2026-03-09

Your Legacy Code Has Vulnerabilities You've Never Found. AI Just Changed That.

Most businesses running software built more than five years ago are also running security risks they've never properly audited. Not because no one cares, but because legacy code audits are expensive, slow, and require specialists who understand architectures most developers no longer work with.

AI can now read old code, even machine code from 40 years ago, and find bugs.

Microsoft Azure CTO Mark Russinovich demonstrated this last week, using Claude to decompile and analyze a utility he wrote in 1986 for the Apple II. The code was in 6502 machine language, a low-level assembly dialect most developers today have never touched. Claude found a genuine vulnerability: a silent failure mode where the program would set pointers incorrectly instead of reporting errors.

That's not just a nostalgic exercise. Countless embedded systems and legacy microcontrollers run firmware written decades ago that has never been formally audited. Industrial equipment, older enterprise software, internal tools nobody has touched in years. This code runs real businesses.

A traditional security audit for legacy systems is expensive. A single engagement can run $20,000 to $100,000 or more depending on scope. Most small and mid-sized businesses skip it. They run the risk because the alternative feels out of reach.

Static analysis tools like Semgrep and CodeQL have been doing automated vulnerability detection for years, but they struggle with legacy architectures and obscure assembly dialects. That's the gap AI fills: it can reason about code it was never explicitly trained to parse.

AI code auditing doesn't replace a full penetration test. But it lowers the cost of the first pass considerably. Russinovich's experiment showed Claude could identify a real vulnerability in 40-year-old assembly code, without any specialist knowledge from the person running the audit.

Anthropic's own red team confirmed this tendency when releasing the model: it "found high-severity vulnerabilities, some that had gone undetected for decades" in well-tested codebases with years of fuzzing data behind them.

This opens up a triage approach to legacy security that wasn't really feasible before.

Take a critical legacy component: a specific module, a firmware binary, an old internal service.

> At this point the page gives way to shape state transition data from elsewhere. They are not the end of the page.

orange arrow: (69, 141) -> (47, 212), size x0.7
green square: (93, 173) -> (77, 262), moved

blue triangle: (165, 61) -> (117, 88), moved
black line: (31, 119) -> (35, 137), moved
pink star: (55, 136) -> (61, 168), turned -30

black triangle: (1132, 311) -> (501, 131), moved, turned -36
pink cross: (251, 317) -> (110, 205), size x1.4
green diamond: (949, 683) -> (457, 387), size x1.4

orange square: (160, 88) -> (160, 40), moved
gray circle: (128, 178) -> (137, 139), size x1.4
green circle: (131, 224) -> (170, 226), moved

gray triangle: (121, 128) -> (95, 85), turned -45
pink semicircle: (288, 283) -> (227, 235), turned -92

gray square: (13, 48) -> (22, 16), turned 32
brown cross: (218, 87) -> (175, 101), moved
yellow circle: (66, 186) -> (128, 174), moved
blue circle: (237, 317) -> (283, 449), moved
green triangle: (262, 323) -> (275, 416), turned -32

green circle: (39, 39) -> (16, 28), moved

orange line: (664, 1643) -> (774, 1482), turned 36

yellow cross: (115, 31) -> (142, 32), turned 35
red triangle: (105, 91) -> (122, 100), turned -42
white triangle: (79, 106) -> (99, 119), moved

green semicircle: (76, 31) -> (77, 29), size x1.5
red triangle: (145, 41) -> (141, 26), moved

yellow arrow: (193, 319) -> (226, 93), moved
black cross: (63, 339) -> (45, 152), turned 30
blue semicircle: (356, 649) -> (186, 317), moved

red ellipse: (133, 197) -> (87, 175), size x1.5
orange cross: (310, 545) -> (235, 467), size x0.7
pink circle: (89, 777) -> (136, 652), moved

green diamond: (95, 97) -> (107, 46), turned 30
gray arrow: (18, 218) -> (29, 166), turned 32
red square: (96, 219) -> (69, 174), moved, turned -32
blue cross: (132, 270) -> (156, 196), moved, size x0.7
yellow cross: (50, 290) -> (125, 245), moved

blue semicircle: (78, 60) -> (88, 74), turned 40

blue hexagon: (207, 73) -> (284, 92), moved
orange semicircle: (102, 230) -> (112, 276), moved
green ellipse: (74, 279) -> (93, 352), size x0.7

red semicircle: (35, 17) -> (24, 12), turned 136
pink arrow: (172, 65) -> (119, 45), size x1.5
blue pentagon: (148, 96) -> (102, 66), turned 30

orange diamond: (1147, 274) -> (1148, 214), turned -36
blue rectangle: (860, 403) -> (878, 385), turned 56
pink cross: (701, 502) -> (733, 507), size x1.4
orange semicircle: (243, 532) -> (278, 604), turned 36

Paste it into Claude or GPT-4 and ask it to identify potential security issues, silent failure modes, and unhandled edge cases. You'll get a list of things worth a closer look. Then bring in a human specialist only for what's flagged as high severity.

This works best on isolated components, not entire codebases. Large systems need to be broken into auditable chunks first. And like any AI output, the results need human review. Treat it as a triage list, not a final report. The AI will surface real issues, but it will also flag false positives.

The goal isn't to replace a specialist. It's to give the specialist a head start, which makes the engagement shorter and more focused than starting from scratch.

There's a catch. The same capability that helps defenders also helps attackers. The bar for finding vulnerabilities in old systems is dropping for everyone, not just the good guys.

The businesses that audit their own legacy code before someone else does will be glad they didn't wait.

If you don't know where your oldest code lives or when it was last reviewed, that's the question to start with. The answer is probably more interesting than you'd like.